[Start SOURCE EXCERPT]

An astronomical background to flood basalt events and mass extinctions?

Michael Rampino and Ken Caldeira of New York University and the Carnegie Institute have for at least three decades been at the forefront of studies into mass extinctions and their possible causes, including flood-basalt volcanism, extraterrestrial impacts and climate change. As early as 1993 the duo reported an ubiquitous 26-million year cycle in plate tectonic and volcanic activity. In Rampino’s 2017 book Cataclysms: A New Geology for the Twenty-First Century the notion of a process similar to Milutin Milankovich’s prediction of Earth’s orbital characteristics underpinning climate cyclicity figured in his thinking (see Shock and Er … wait a minute, Earth-logs, October 2017). Rampino postulated then that this longer-term geological cyclicity could be linked to gravitational changes during the Solar System’s progress around the Milky Way galaxy. He was by no means the first to turn to galactic forces, Johann Steiner having made a similar suggestion in 1966. The notion stems from the Solar System’s wobbling path as it orbits the centre of the Milky Way galaxy about every 250 Ma, which may result in its passage through a vast layered variation in several physical properties aligned at right angles to galactic orbital motions. This grand astronomical theory is ‘a story that will run and run’; and it has. It is possible that the galaxy has corralled dark matter in a disc within the galactic plane, which Rampino and Caldeira latched onto that notion a year after it appeared in Physical Review Letters in 2014.

As I commented in my brief review of Rampino’s book: “As for Rampino’s galactic hypothesis, the statistics are decidedly dodgy, but chasing down more forensics is definitely on the cards.” Indeed they have been chased in a recent review by the pair and their colleague Sedelia Rodriguez (Rampino, M.R., Caldeira, K. & Rodriguez, S. 2023. Cycles of ∼32.5 My and ∼26.2 My in correlated episodes of continental flood basalts (CFBs), hyper-thermal climate pulses, anoxic oceans, and mass extinctions over the last 260 My: Connections between geological and astronomical cycles. Earth-Science Reviews, v. 246 ; DOI: 10.1016/j.earscirev.2023.104548; reprint available on request from Rampino). They base their amplified case on much more than radiometric dates of continental flood basalt (CFB) events matched against the stratigraphic record of biotic diversity. Among the proxies are published measurements of mercury and osmium isotope anomalies in oceanic sediments that are best explained by sudden increases in basaltic magma eruption; signs of deep ocean anoxia; new dating of marine and non-marine extinctions in the fossil record, and episodes of sudden extreme climatic heating.

Statistical analysis of the ages of anoxic events and marine extinctions has yielded cycles of 32.5 and 26.2 Ma, those for CFBs having a 32.8 Ma periodicity. A note of caution, however: their data only cover the last 266 Ma – about one orbit of the solar system around the galactic centre. The authors attribute their interpretation of the cycles “to the Earth’s tectonic-volcanic rhythms, but the similarities with known Milankovitch Earth orbital periods and their amplitude modulations, and with known Galactic cycles, suggest that, contrary to conventional wisdom, the geological events and cycles may be paced by astronomical factors”.

[End SOURCE EXCERPT]

STATED TASK A:
Revise the stretch of records from the line containing "class: Bivalvia" through the line containing "family: Scolopacidae", replacing "common name" with "vernacular name" and leaving everything else unchanged. Return only those lines.
The text and the records are unrelated and should be treated as separate material.

[Start SOURCE DATA]

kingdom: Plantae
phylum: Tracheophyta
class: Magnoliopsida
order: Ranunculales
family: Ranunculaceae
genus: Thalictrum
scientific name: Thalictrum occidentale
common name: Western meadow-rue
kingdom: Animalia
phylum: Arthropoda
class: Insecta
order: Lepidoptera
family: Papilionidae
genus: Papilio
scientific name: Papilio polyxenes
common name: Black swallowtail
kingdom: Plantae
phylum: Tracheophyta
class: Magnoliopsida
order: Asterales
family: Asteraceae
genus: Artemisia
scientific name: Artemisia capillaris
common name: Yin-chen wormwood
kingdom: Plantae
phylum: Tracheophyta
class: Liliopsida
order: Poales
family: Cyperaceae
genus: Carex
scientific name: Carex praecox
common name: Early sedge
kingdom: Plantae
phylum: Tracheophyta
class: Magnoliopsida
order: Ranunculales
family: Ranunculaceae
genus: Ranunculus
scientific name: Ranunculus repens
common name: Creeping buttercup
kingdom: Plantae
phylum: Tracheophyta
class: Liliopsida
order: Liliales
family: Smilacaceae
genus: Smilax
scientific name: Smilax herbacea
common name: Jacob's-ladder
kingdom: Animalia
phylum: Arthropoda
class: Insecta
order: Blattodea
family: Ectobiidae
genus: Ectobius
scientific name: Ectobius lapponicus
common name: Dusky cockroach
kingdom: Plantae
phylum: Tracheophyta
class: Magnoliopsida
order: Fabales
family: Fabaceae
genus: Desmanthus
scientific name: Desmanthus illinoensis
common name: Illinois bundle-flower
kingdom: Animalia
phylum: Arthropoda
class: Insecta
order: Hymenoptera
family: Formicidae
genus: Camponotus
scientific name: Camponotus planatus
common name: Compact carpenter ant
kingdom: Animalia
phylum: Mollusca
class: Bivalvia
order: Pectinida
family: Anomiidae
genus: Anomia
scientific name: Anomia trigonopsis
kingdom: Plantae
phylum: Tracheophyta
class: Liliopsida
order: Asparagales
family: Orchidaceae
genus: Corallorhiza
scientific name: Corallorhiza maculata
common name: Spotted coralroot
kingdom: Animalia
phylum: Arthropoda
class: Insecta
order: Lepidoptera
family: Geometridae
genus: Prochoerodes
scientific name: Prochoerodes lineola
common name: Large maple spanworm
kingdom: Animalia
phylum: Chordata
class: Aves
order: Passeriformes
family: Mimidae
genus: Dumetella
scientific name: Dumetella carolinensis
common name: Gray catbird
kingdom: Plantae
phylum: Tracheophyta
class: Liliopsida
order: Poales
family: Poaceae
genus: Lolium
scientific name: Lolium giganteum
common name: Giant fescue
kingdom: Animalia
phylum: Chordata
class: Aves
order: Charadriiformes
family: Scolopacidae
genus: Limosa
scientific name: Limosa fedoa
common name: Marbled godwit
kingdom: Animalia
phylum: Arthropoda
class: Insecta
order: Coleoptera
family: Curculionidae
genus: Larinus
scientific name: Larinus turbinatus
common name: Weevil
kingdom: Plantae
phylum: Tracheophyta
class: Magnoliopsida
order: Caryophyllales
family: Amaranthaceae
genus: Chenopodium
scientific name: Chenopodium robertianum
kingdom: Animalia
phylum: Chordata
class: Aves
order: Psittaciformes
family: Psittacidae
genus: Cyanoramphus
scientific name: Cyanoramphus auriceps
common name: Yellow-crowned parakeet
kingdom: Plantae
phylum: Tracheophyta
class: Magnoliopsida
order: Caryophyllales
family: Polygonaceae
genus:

[End SOURCE DATA]

STATED TASK B:
Answer these questions from the piece on flood basalts and mass extinctions:
(i) In what year did Rampino and Caldeira report a 26-million-year cycle in plate tectonic and volcanic activity?
(ii) About how often does the Solar System orbit the centre of the Milky Way?
(iii) What periodicity did the statistical analysis give for continental flood basalts?

COMPLETE RESPONSE A:
class: Bivalvia
order: Pectinida
family: Anomiidae
genus: Anomia
scientific name: Anomia trigonopsis
kingdom: Plantae
phylum: Tracheophyta
class: Liliopsida
order: Asparagales
family: Orchidaceae
genus: Corallorhiza
scientific name: Corallorhiza maculata
vernacular name: Spotted coralroot
kingdom: Animalia
phylum: Arthropoda
class: Insecta
order: Lepidoptera
family: Geometridae
genus: Prochoerodes
scientific name: Prochoerodes lineola
vernacular name: Large maple spanworm
kingdom: Animalia
phylum: Chordata
class: Aves
order: Passeriformes
family: Mimidae
genus: Dumetella
scientific name: Dumetella carolinensis
vernacular name: Gray catbird
kingdom: Plantae
phylum: Tracheophyta
class: Liliopsida
order: Poales
family: Poaceae
genus: Lolium
scientific name: Lolium giganteum
vernacular name: Giant fescue
kingdom: Animalia
phylum: Chordata
class: Aves
order: Charadriiformes
family: Scolopacidae

COMPLETE RESPONSE B:
(i) 1993
(ii) About every 250 Ma
(iii) 32.8 Ma